Among the nine bacterial genera listed by Hornung et al as potential contaminants based on the literature, the negative control sequencing data clearly show that eight of them were not contaminants in our study (figure 2A). These were either absent from negative controls or present in significantly lower relative proportions than in blood samples. The remaining genus, Arthrobacter, with similar relative abundance in samples/controls (figure 2A), could be considered a contaminant. When working with compositional data, it is important to note that relative abundance of contaminants in negative controls will be exaggerated. It should always be interpreted together with quantitative data, such as qPCR abundances (figure 1A). Therefore, it is disputable whether Arthrobacter is a real contaminant given our data, but still possible. Additionally, we also found that Escherichia/Shigella relative abundance could suggest that it is a contaminant, but it is not uncommon to find it in blood. Consequently, we did not exclude Arthrobacter and Escherichia/Shigella, but they did not show clinically meaningful correlations and therefore were not discussed in our report.3 Two other taxa (Bradyrhizobium and Ralstonia) were present in higher proportions in negative controls compared with samples (figure 2B), and thus were considered as likely contaminants and not considered further.3

Figure 2

Comparison of bacterial genus relative abundances in buffy coat samples and negative controls (H2O—PCR and H2O—Ext). (A) Bacterial genera listed in the letter of Hornung et al as potential contaminants, and Escherichia/Shigella. (B) Two bacterial genera that were considered as likely contaminants and discarded from our previous letter. H2O—Ext: molecular grade water added in an empty tube, extracted and analysed (qPCR and/or sequencing) at the same time as the samples. H2O—PCR: molecular grade water added in an empty tube and amplified and sequenced at the same time as the extracted DNA of the samples. qPCR, quantitative PCR.
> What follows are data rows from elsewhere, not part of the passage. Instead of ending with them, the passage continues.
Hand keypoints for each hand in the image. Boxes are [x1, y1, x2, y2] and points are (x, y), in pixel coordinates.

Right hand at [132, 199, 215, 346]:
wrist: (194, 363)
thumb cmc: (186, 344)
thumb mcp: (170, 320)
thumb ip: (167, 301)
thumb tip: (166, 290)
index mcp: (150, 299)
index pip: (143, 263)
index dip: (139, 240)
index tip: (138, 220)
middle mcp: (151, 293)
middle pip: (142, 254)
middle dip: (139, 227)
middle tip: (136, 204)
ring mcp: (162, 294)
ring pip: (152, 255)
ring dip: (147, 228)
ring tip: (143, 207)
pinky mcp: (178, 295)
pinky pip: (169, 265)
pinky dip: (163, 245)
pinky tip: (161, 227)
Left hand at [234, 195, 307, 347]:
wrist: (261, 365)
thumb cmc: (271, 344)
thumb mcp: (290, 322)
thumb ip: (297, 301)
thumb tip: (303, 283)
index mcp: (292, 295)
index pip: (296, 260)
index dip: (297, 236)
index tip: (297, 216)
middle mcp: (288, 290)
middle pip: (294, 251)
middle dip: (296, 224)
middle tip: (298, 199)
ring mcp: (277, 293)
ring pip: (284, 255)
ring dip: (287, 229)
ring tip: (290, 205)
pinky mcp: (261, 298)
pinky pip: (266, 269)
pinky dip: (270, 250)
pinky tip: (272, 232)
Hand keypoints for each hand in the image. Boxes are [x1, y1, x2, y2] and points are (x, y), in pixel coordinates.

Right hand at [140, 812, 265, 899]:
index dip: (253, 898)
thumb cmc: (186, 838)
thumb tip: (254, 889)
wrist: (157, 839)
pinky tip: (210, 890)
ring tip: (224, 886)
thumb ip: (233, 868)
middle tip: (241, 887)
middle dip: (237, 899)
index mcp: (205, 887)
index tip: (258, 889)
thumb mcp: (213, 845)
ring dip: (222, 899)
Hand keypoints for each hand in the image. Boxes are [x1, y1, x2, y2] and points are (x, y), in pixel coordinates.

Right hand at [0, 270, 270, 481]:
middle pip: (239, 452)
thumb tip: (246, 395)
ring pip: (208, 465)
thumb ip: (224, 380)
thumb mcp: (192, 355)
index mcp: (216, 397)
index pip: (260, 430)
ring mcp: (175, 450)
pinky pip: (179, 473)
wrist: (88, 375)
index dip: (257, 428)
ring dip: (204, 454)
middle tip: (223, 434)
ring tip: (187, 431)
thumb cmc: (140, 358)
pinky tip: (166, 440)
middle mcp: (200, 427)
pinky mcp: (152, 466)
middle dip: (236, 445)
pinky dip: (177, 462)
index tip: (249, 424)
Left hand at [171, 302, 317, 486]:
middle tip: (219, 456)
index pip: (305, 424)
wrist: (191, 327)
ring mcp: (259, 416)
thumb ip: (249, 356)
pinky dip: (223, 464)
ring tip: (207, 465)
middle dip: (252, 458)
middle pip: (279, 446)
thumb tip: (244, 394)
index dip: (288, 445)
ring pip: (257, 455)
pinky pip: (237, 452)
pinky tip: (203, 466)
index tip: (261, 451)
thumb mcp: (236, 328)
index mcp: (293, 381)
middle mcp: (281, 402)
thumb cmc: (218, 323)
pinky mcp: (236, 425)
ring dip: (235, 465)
Finally, contamination by skin bacteria is indeed a major challenge when using small volume of blood (20 µL) taken by skin puncture. However, in this study, 40 mL of blood was withdrawn. Moreover, portal, hepatic and atrial blood were collected using catheters not in contact with skin. Therefore, contamination from the skin is negligible in our study.

Overall, we second the concerns raised by Hornung et al, and through this letter highlight the important controls required in blood microbiome research.